Instructions for the task: Would you please transcribe the records below exactly, leaving out the pictures?
======
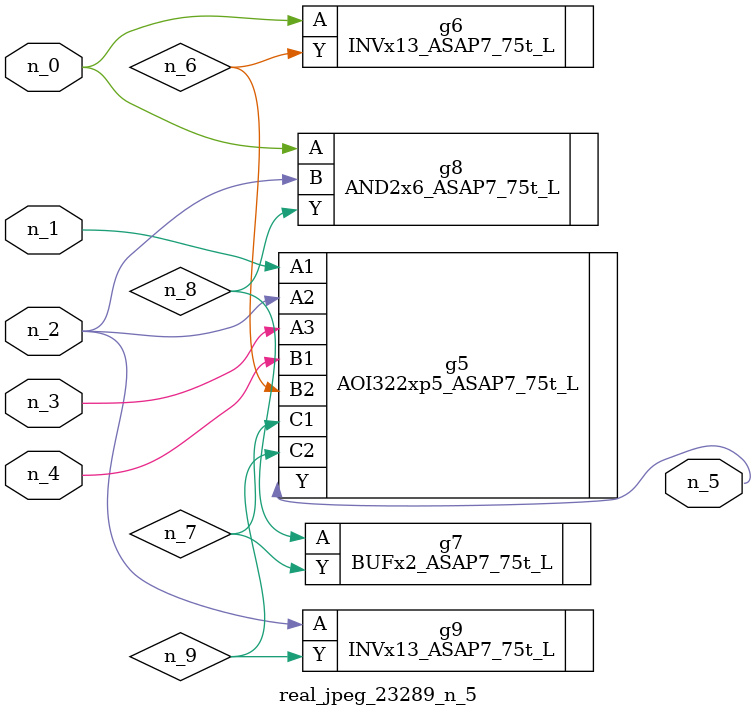
<source format=v>
module real_jpeg_23289_n_5 (n_4, n_0, n_1, n_2, n_3, n_5);

input n_4;
input n_0;
input n_1;
input n_2;
input n_3;

output n_5;

wire n_8;
wire n_6;
wire n_7;
wire n_9;

INVx13_ASAP7_75t_L g6 ( 
.A(n_0),
.Y(n_6)
);

AND2x6_ASAP7_75t_L g8 ( 
.A(n_0),
.B(n_2),
.Y(n_8)
);

AOI322xp5_ASAP7_75t_L g5 ( 
.A1(n_1),
.A2(n_2),
.A3(n_3),
.B1(n_4),
.B2(n_6),
.C1(n_7),
.C2(n_9),
.Y(n_5)
);

INVx13_ASAP7_75t_L g9 ( 
.A(n_2),
.Y(n_9)
);

BUFx2_ASAP7_75t_L g7 ( 
.A(n_8),
.Y(n_7)
);


endmodule
</source>
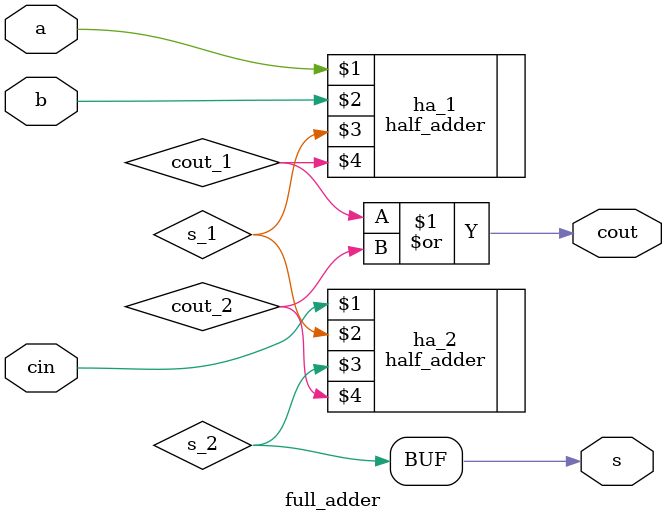
<source format=sv>
`timescale 1ns / 1ps

//Implementation of full_adder
module full_adder(input a, b, cin, output s, cout);

    logic s_1, cout_1, s_2, cout_2;
    
    half_adder ha_1(a, b, s_1, cout_1);
    half_adder ha_2(cin, s_1, s_2, cout_2);
    
    assign s = s_2;
    or o( cout, cout_1, cout_2);

endmodule
</source>
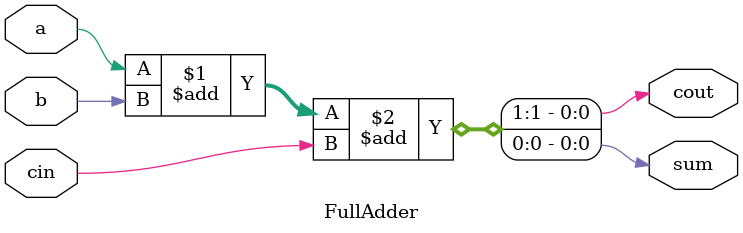
<source format=v>
module FullAdder(cout, sum, a, b, cin);
	input a, b, cin; // input, carry in 초기값
	output cout, sum; // carry, sum
	
	assign {cout, sum} = a + b + cin; // a + b의 2bit 결과, cin은 들어오는 carry이다.
endmodule 
</source>
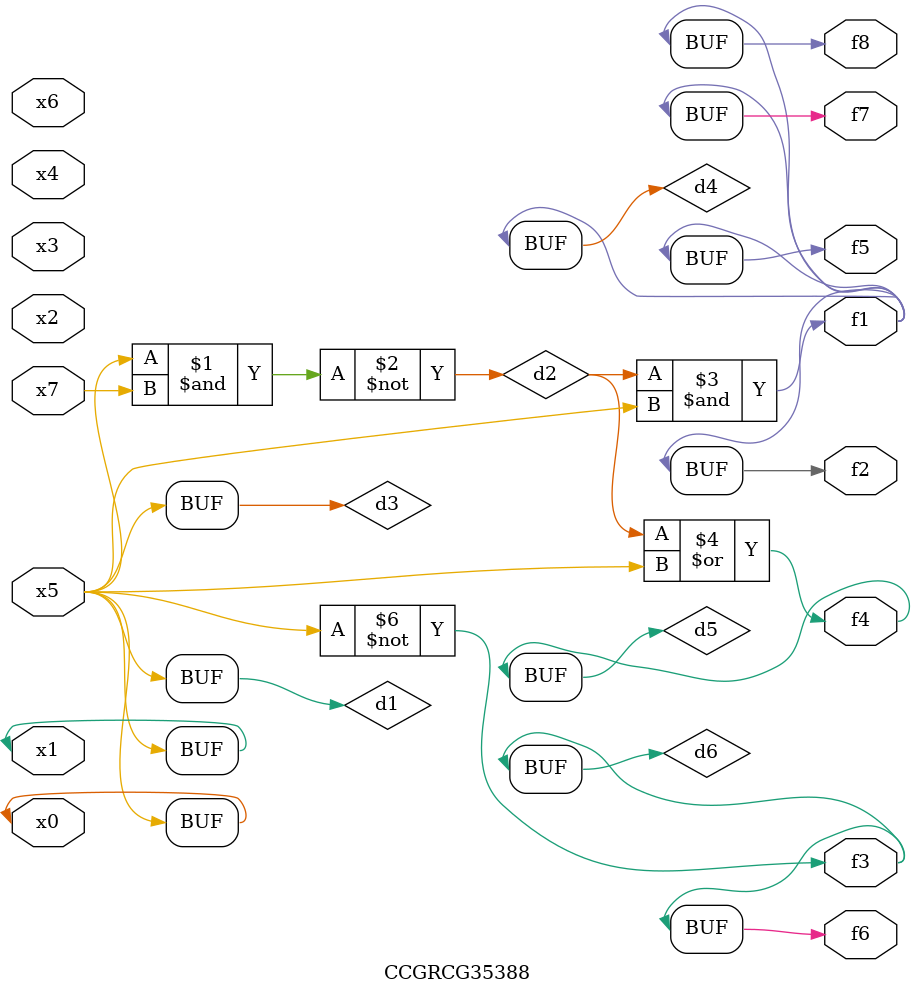
<source format=v>
module CCGRCG35388(
	input x0, x1, x2, x3, x4, x5, x6, x7,
	output f1, f2, f3, f4, f5, f6, f7, f8
);

	wire d1, d2, d3, d4, d5, d6;

	buf (d1, x0, x5);
	nand (d2, x5, x7);
	buf (d3, x0, x1);
	and (d4, d2, d3);
	or (d5, d2, d3);
	nor (d6, d1, d3);
	assign f1 = d4;
	assign f2 = d4;
	assign f3 = d6;
	assign f4 = d5;
	assign f5 = d4;
	assign f6 = d6;
	assign f7 = d4;
	assign f8 = d4;
endmodule

</source>
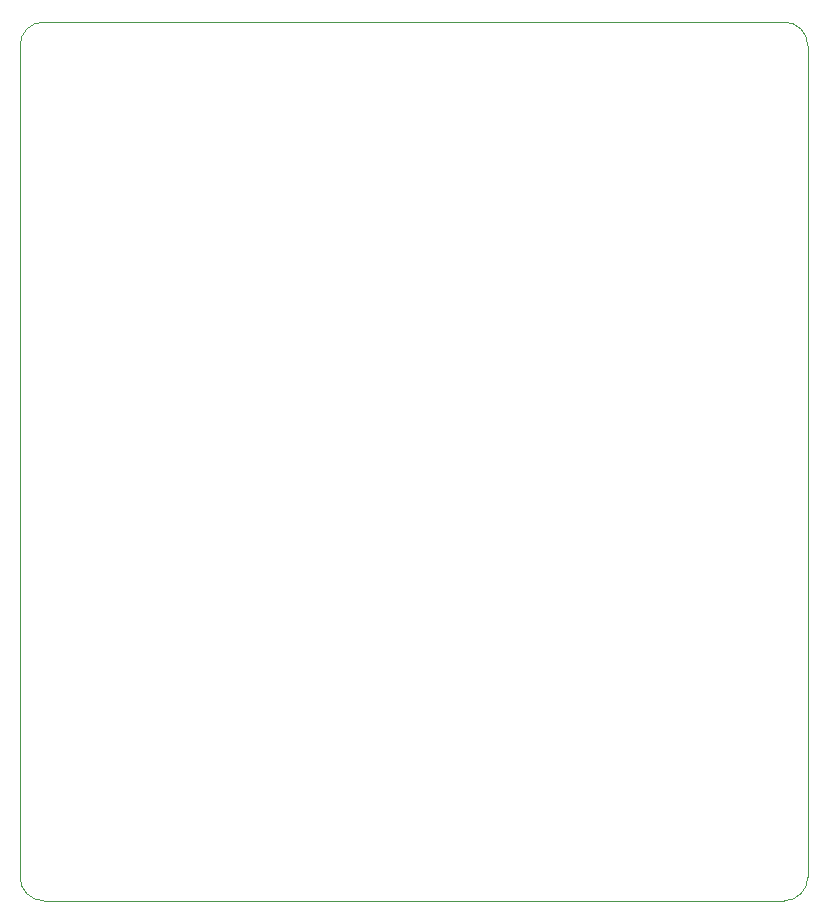
<source format=gbr>
%TF.GenerationSoftware,KiCad,Pcbnew,9.0.4*%
%TF.CreationDate,2025-11-05T21:14:27-05:00*%
%TF.ProjectId,Alpha_Breakout,416c7068-615f-4427-9265-616b6f75742e,rev?*%
%TF.SameCoordinates,Original*%
%TF.FileFunction,Profile,NP*%
%FSLAX46Y46*%
G04 Gerber Fmt 4.6, Leading zero omitted, Abs format (unit mm)*
G04 Created by KiCad (PCBNEW 9.0.4) date 2025-11-05 21:14:27*
%MOMM*%
%LPD*%
G01*
G04 APERTURE LIST*
%TA.AperFunction,Profile*%
%ADD10C,0.050000*%
%TD*%
G04 APERTURE END LIST*
D10*
X115087500Y-134710001D02*
X115087500Y-64310001D01*
X181787500Y-134710001D02*
G75*
G02*
X179787500Y-136710000I-2000000J1D01*
G01*
X179787500Y-62310001D02*
G75*
G02*
X181787499Y-64310001I0J-1999999D01*
G01*
X117087500Y-136710001D02*
G75*
G02*
X115087499Y-134710001I0J2000001D01*
G01*
X115087500Y-64310001D02*
G75*
G02*
X117087500Y-62310000I2000000J1D01*
G01*
X179787500Y-136710001D02*
X117087500Y-136710001D01*
X181787500Y-64310001D02*
X181787500Y-134710001D01*
X117087500Y-62310001D02*
X179787500Y-62310001D01*
M02*

</source>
======
Result of the exercise:
<source format=v>
module real_jpeg_23289_n_5 (n_4, n_0, n_1, n_2, n_3, n_5);

input n_4;
input n_0;
input n_1;
input n_2;
input n_3;

output n_5;

wire n_8;
wire n_6;
wire n_7;
wire n_9;

INVx13_ASAP7_75t_L g6 ( 
.A(n_0),
.Y(n_6)
);

AND2x6_ASAP7_75t_L g8 ( 
.A(n_0),
.B(n_2),
.Y(n_8)
);

AOI322xp5_ASAP7_75t_L g5 ( 
.A1(n_1),
.A2(n_2),
.A3(n_3),
.B1(n_4),
.B2(n_6),
.C1(n_7),
.C2(n_9),
.Y(n_5)
);

INVx13_ASAP7_75t_L g9 ( 
.A(n_2),
.Y(n_9)
);

BUFx2_ASAP7_75t_L g7 ( 
.A(n_8),
.Y(n_7)
);


endmodule
</source>
<source format=sv>
`timescale 1ns / 1ps

//Implementation of full_adder
module full_adder(input a, b, cin, output s, cout);

    logic s_1, cout_1, s_2, cout_2;
    
    half_adder ha_1(a, b, s_1, cout_1);
    half_adder ha_2(cin, s_1, s_2, cout_2);
    
    assign s = s_2;
    or o( cout, cout_1, cout_2);

endmodule
</source>
<source format=v>
module FullAdder(cout, sum, a, b, cin);
	input a, b, cin; // input, carry in 초기값
	output cout, sum; // carry, sum
	
	assign {cout, sum} = a + b + cin; // a + b의 2bit 결과, cin은 들어오는 carry이다.
endmodule 
</source>
<source format=v>
module CCGRCG35388(
	input x0, x1, x2, x3, x4, x5, x6, x7,
	output f1, f2, f3, f4, f5, f6, f7, f8
);

	wire d1, d2, d3, d4, d5, d6;

	buf (d1, x0, x5);
	nand (d2, x5, x7);
	buf (d3, x0, x1);
	and (d4, d2, d3);
	or (d5, d2, d3);
	nor (d6, d1, d3);
	assign f1 = d4;
	assign f2 = d4;
	assign f3 = d6;
	assign f4 = d5;
	assign f5 = d4;
	assign f6 = d6;
	assign f7 = d4;
	assign f8 = d4;
endmodule

</source>
<source format=gbr>
%TF.GenerationSoftware,KiCad,Pcbnew,9.0.4*%
%TF.CreationDate,2025-11-05T21:14:27-05:00*%
%TF.ProjectId,Alpha_Breakout,416c7068-615f-4427-9265-616b6f75742e,rev?*%
%TF.SameCoordinates,Original*%
%TF.FileFunction,Profile,NP*%
%FSLAX46Y46*%
G04 Gerber Fmt 4.6, Leading zero omitted, Abs format (unit mm)*
G04 Created by KiCad (PCBNEW 9.0.4) date 2025-11-05 21:14:27*
%MOMM*%
%LPD*%
G01*
G04 APERTURE LIST*
%TA.AperFunction,Profile*%
%ADD10C,0.050000*%
%TD*%
G04 APERTURE END LIST*
D10*
X115087500Y-134710001D02*
X115087500Y-64310001D01*
X181787500Y-134710001D02*
G75*
G02*
X179787500Y-136710000I-2000000J1D01*
G01*
X179787500Y-62310001D02*
G75*
G02*
X181787499Y-64310001I0J-1999999D01*
G01*
X117087500Y-136710001D02*
G75*
G02*
X115087499Y-134710001I0J2000001D01*
G01*
X115087500Y-64310001D02*
G75*
G02*
X117087500Y-62310000I2000000J1D01*
G01*
X179787500Y-136710001D02*
X117087500Y-136710001D01*
X181787500Y-64310001D02*
X181787500Y-134710001D01*
X117087500Y-62310001D02*
X179787500Y-62310001D01*
M02*

</source>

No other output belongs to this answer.